- Document extract -
Woodenhead is itself a cinematic event in the vaudeville tradition
(as much a musical as it is a reworking of European fairy tales),
which exploits the multi-form network entertainment engendered by
new technologies to reinvent earlier forms of popular culture.
Billed as a “grimm musical fairy tale”, Woodenhead premiered
in the Auckland International Film Festival in 2003 with much of
the pre-screening hype generated by word-of-mouth and an artful
poster campaign. The film is notable for the out-of-sync sound and
image relationship due to the sound track having been recorded prior
to filming the live action. This production method produces a dream-like
cinematic world where sound and image interact in an almost hallucinogenic
fashion. Shot on digital video and then de-interlaced and de-saturated
to give it a celluloid quality, the final black and white footage
depicts a New Zealand landscape with a fantastical feel suitable
to the fairytale narrative that unfolds. The plot involves an innocent
dump hand (Gert), and his mission to guide the dump boss’s
daughter (Plum) to her wedding. Even though Gert has explicit instructions
not to touch her, a malevolent character working for Plum’s
father intervenes in his mission and Gert and Plum have sex. A strongman,
who has escaped from a traveling circus, then abducts Plum. Gert
saves Plum, who then saves Gert (by agreeing to marry her father’s
henchman). Gert then returns to the dump. Shot on a budget of $30,000
(with $25,000 from Creative New Zealand’s Screen Innovation
Production Fund), additional funding from the New Zealand Film Commission
enabled Habicht to produce a website that continues the aesthetic
design of the film, which also carries over into the DVD packaging
and poster campaign (designed by Teresa Peters). The website (www.picturesforanna.com)
hosts a variety of materials on both Woodenhead and Kaikohe Demolition
and includes film reviews, DVD sales information, news updates (including
information on how you can add your vote to the user ratings of
Kaikohe Demolition on the International Movie Database site). In
terms of disseminating and profiling his works the website goes
far in maintaining and proliferating the artistic presence of Habicht
and his collaborators.
From film to website to DVD and poster, every media format is informed
by a “variety show” styled bill of attractions that
directly connects new technologies with an historical aesthetic
that references earlier forms of popular culture. In the instance
of the website’s opening page a prominent black and white
photo of a tattooed woman dominates the page, making reference to
nineteenth century visual culture by featuring a character most
often found in a traveling sideshow or carnival. This website illustration
echoes the oddball circus characters that feature in the film itself
as well as the quirky characters in Habicht’s earlier works
(most significantly, eccentric musical cult hero Killer Ray). This
sideshow aesthetic and these characters are indicative of Habicht’s
recurring obsession with the margins of society. As partner and
collaborator Teresa Peters puts it, “Florian likes to celebrate
the quirks of humanity […] So many people don’t read
that as a language, but his films are full of that. Documenting
craziness or idiosyncrasies.”(4) The special features of the
DVD version of Woodenhead enable Habicht to pursue his love of the
odd and uniquely talented as well as extend his interest in the
multi-act format of vaudeville.

- Supplied data -
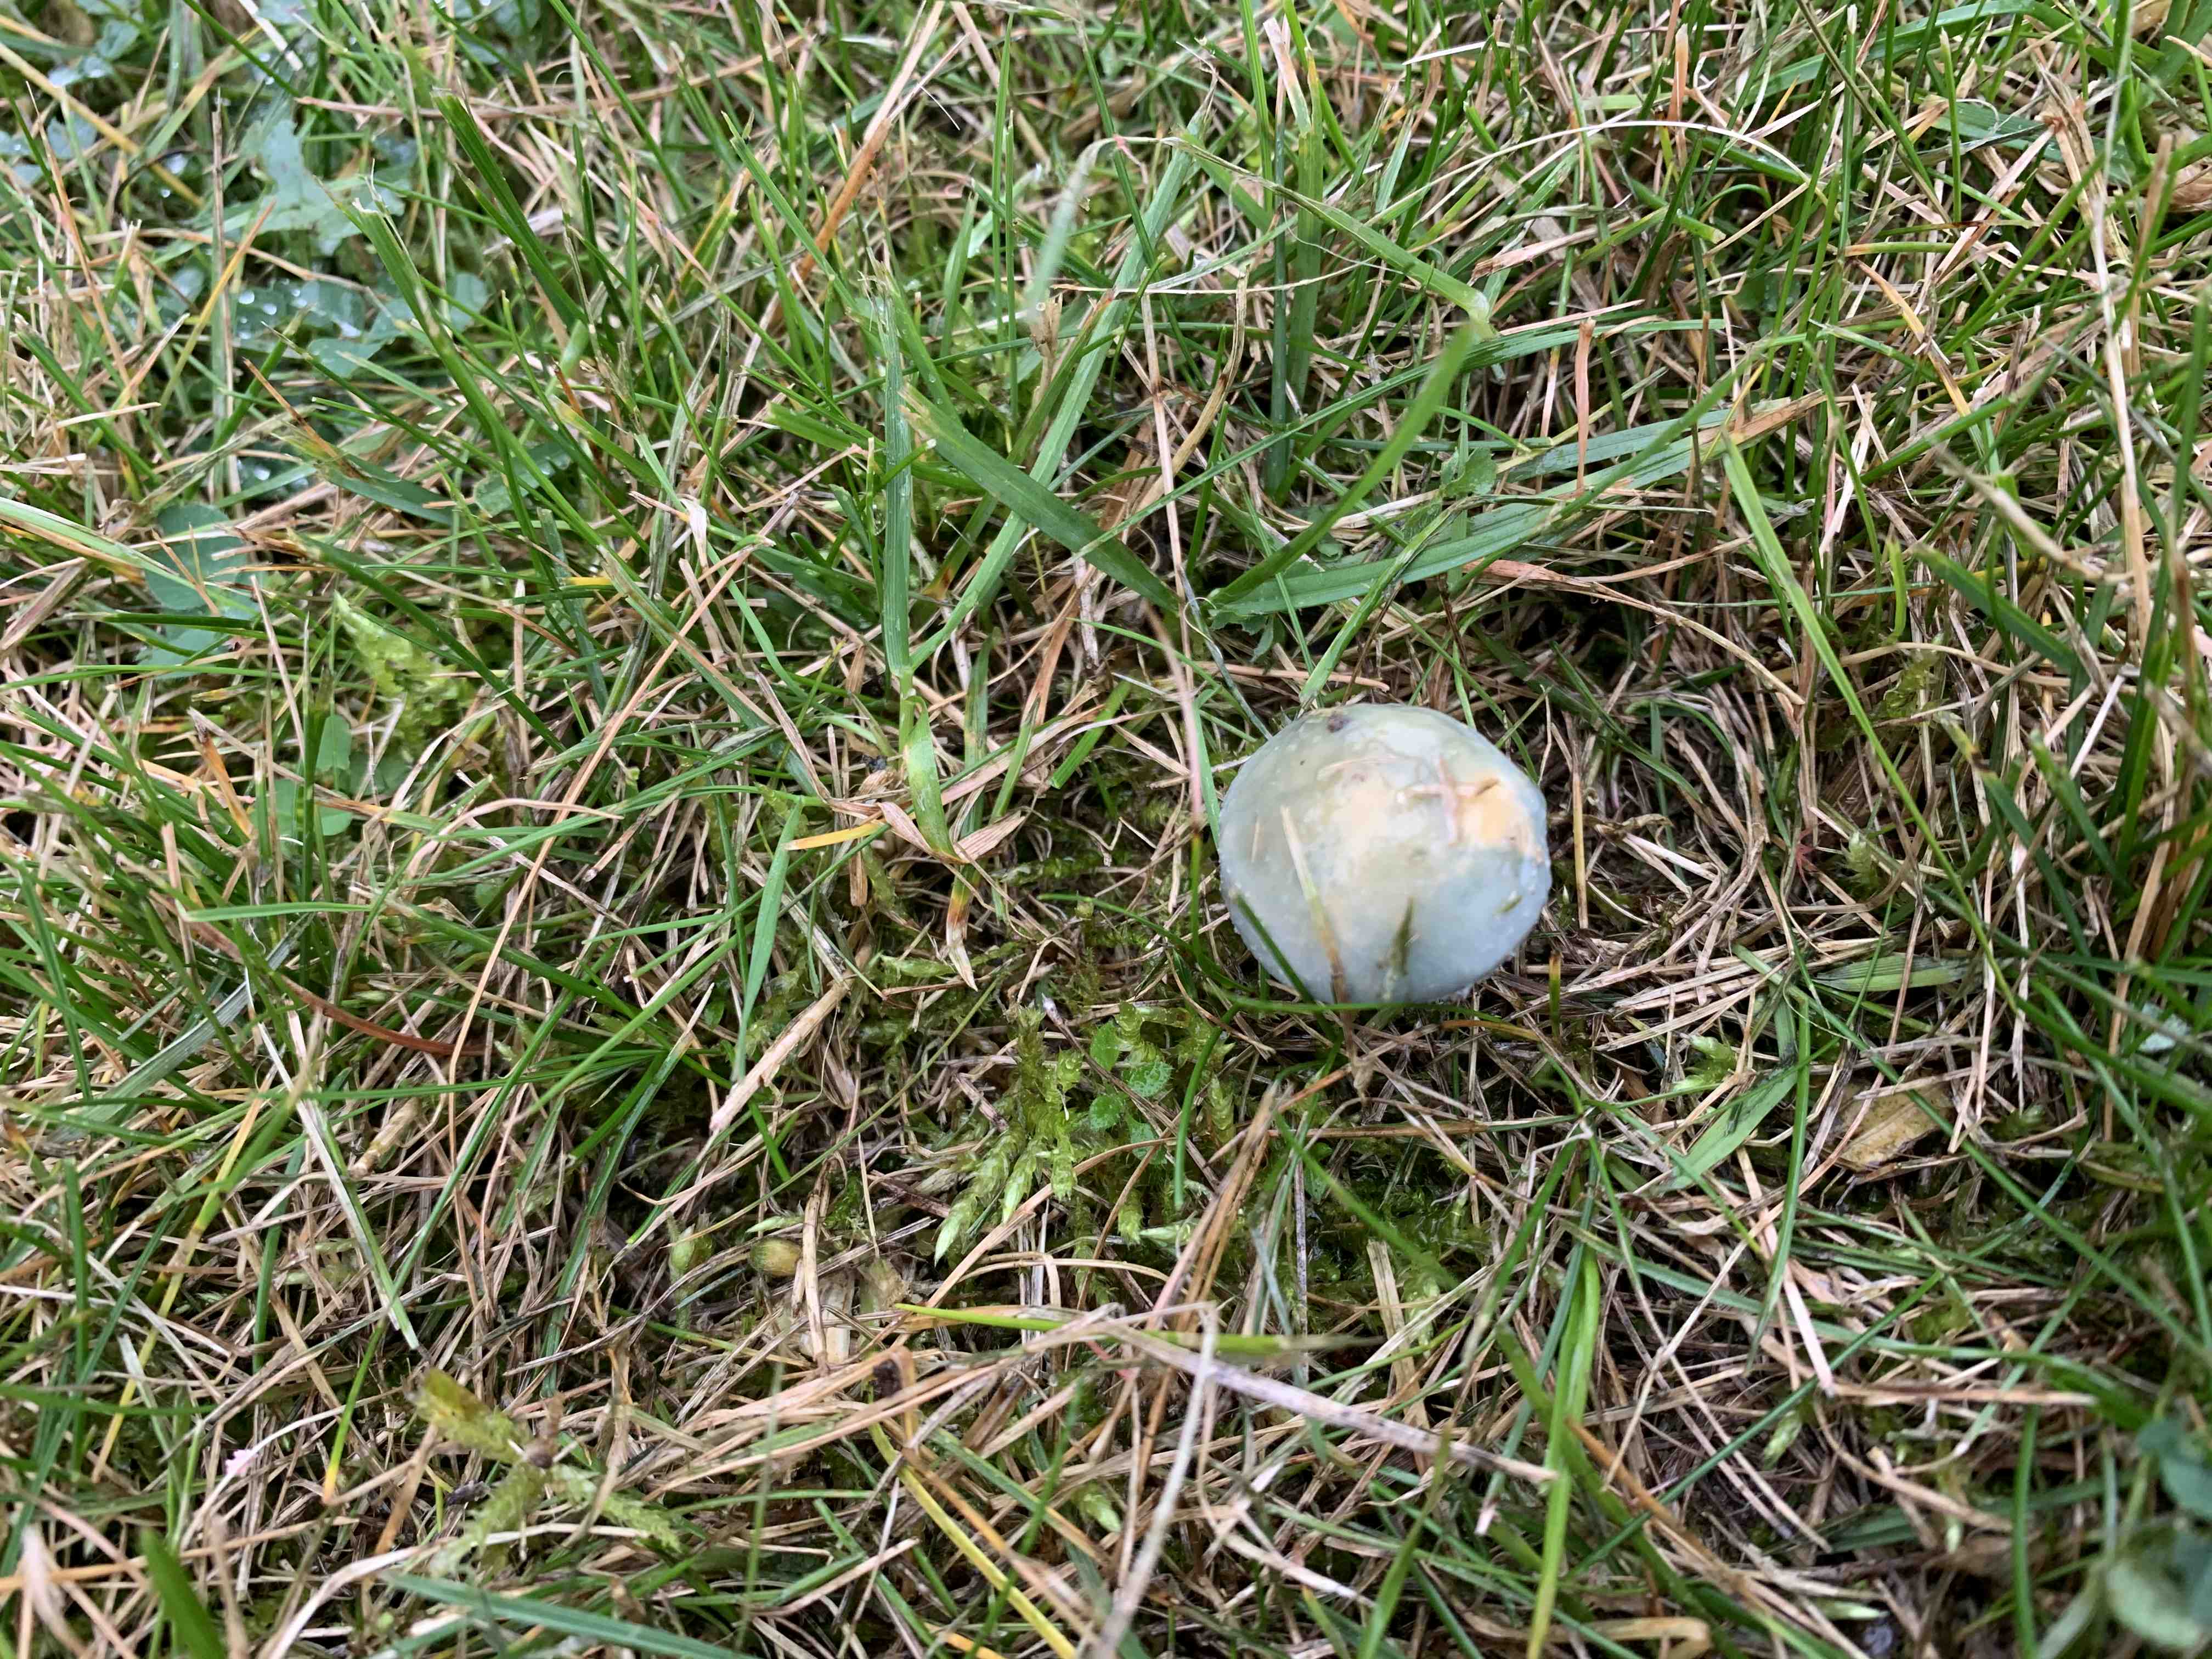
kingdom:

- Tasks to perform -
1. Answer these about the Woodenhead text:
(a) At which festival did Woodenhead premiere, and in what year?
(b) What was the film's total budget?
(c) What image dominates the website's opening page?
2. Reproduce the Woodenhead text word for word from "Woodenhead is itself" to "reinvent earlier forms of popular culture.".
The material is separate from the Woodenhead text.

- Answers for this exercise -
1.
(a) The Auckland International Film Festival, in 2003.
(b) $30,000.
(c) A prominent black and white photo of a tattooed woman.

2.
Woodenhead is itself a cinematic event in the vaudeville tradition
(as much a musical as it is a reworking of European fairy tales),
which exploits the multi-form network entertainment engendered by
new technologies to reinvent earlier forms of popular culture.